CCO Public Domain
Here’s a thing, see. (That’s how we broach a subject, often a difficult one, here in Wales. One always holds one’s breath for what follows!).
I’ve been on this Journey of Life for thirty plus years and I have just walked through one of the darkest periods of my life…a period that has covered a little over ten years or so.
I’m not going to bore you with all that but I read a blog this morning that described much of what I’ve experienced. She called it “Holy Disillusionment“. As she says:
“It has been a decade of growing up into holy disillusionment, where God allows life to dis – illusion us. I’m not talking about cynicism or bitterness or resentment. I’m talking about the peeling back of our illusions until our vision is clearer, the cost of following more evident and the choices we make to continue to give Him our yes way more intentional.”
So it’s been a steady downward walk into the depths of despair, disappointment and faith sapping failure. Oh and the odd moment of wonderful, awe-filled, life giving, life changing triumph.

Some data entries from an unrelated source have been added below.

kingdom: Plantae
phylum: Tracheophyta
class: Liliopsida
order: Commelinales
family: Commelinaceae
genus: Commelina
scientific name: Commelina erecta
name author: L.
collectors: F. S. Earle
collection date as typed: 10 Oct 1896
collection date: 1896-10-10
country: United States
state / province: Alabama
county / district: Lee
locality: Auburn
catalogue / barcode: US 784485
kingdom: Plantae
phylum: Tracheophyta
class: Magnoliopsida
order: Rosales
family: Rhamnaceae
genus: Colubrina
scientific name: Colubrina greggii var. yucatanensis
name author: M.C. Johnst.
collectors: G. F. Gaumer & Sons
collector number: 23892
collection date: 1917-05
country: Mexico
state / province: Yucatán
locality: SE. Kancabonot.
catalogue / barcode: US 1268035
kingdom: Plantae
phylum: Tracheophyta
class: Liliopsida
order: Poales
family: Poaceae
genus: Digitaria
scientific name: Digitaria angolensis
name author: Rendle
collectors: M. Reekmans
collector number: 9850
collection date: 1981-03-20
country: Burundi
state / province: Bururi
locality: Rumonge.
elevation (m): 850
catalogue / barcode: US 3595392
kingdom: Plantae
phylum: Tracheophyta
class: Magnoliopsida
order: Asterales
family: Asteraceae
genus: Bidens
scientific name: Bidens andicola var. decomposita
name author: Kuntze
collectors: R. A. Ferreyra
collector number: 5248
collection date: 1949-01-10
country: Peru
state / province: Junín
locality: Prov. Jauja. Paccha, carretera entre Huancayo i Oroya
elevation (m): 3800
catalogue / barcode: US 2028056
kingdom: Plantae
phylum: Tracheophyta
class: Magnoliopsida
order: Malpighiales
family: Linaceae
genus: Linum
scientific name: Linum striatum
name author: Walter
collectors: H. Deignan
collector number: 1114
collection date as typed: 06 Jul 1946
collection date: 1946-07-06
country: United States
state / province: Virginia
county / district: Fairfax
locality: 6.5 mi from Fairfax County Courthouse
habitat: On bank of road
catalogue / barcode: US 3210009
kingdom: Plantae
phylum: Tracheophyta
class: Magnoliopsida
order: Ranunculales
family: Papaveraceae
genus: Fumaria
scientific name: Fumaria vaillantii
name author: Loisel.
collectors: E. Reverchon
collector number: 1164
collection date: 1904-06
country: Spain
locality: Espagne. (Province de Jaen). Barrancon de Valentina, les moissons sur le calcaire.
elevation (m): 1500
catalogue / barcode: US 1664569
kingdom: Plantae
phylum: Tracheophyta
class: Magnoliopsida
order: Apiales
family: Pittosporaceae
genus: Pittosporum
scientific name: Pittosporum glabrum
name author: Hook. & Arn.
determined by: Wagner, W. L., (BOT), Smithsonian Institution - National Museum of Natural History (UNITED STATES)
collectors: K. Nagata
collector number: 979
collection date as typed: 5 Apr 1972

But with every step the temptations been there to stop and wallow in those awful, twisted roots, which are the enemy of new life and progression, every time another failure looms.
That’s: Every time I fail to meet expectations. Every moment of dishonour. Every rejection. Every betrayal. Every attempted manipulation. Every time the biggest struggle of my life seems about to overwhelm me and bring disaster in its wake.
But as I finally (hopefully) find myself awakening again to new vision, new insight and new direction, I am free of all that has weighted me down, at least in this past season.
I had a hard talk with a loved one this morning. It was about failure, as it turned out. Y’know 20+ years of marriage and family life teach you a few things about that. But as we chatted, stormed, were humbled and struggled to make sense of our lives together, I became aware of a strength in my spirit that is way, way beyond that which I’ve known before.
The freedom to fail!
I can fail and Hear his song over me!
I can fail and know I am eternally loved!
I can fail and know that He is still so pleased with me!
I can fail and still be kind, good, loving, faithful, blessed, secure and all the many other things he says about me!
For someone who grew up in an abusive family situation, with the hashtag #its-all-your-fault written over her, who continues to suffer that label from wider family from time to time, this is major revelation and freedom.
I found myself being me. Warts ‘n all and it was ok…I’m ok!
Anyway, yay for me but here’s the bigger thing I thought this morning as we talked.
The spirit of this age infuses so much of todays Christian literature. I’m not saying whether it’s intended, misguided or simply because our filters are so out of kilter that we receive it that way.
But so often as we read, the subtext is:
- Todays Christian should (O Lord, I hate that word with a passion) be a wonderful, affirming, accepting, loving parent and see their children grow up to be wonderful, vibrant, generation-changing believers.
- Their marriage should be a witness to the world, warm, loving, welcoming, AND have the most amazing sex ever!!! (This definitely is a result of the world, coupled (excuse the pun) with the church rediscovering great sex is actually a thing AND God is really OK with it!)
- They should have an evangelistic, supernatural ministry and discover and fulfil their destiny in Christ cos, boy-oh-boy they sure have one!
- They should fall into line in church and honour (code for “never question”) their leadership. Be whole heartedly behind the vision of their local church regardless of whether it encourages, disciples and develops the personal faith of that believer as a result.
Well the truth is that Christian children do not always grow up and do what you have hoped and prayed for, no matter how hard you tried as a parent to love and nurture them, marriages fail to live up the billing in every area and a more realistic, balanced and measured relationship needs to be negotiated or the sad alternative optioned. Ministry can actually turn out to be a deeper walk with Jesus, lived out in silence, in the prayer closet, doing small things with great kindness (to use St Theresa of Calcutta’s words). And church! Well, church can turn out to be something else entirely!
And you know what?
Jesus said we would have troubles in this world (John 16:33)
He also said in the same breath that we should take heart, be of good cheer for He has overcome the world.
Big deal, you might say, whilst in the midst of those troubles…I have, often. But so long as I picked myself up and kept walking those troubles have, when surrendered and given to him, enabled me to overcome too.
Because everyone who is born of God overcomes the world.
It is our faith in the midst of trouble that overcomes, enabling us to drag our weary spirits, (kicking and screaming, in my case) onwards! Does anyone else want to shout ‘Amen’! to that one!!
And in the end there is only one thing that overcomes…? So, do you know it? It’s simple really…
Only the one who believes Jesus is the Son of God.
And I do.
And being simple is an honour for me.
Whew it was good to get that one off my chest!
Let me know if it resonates with you.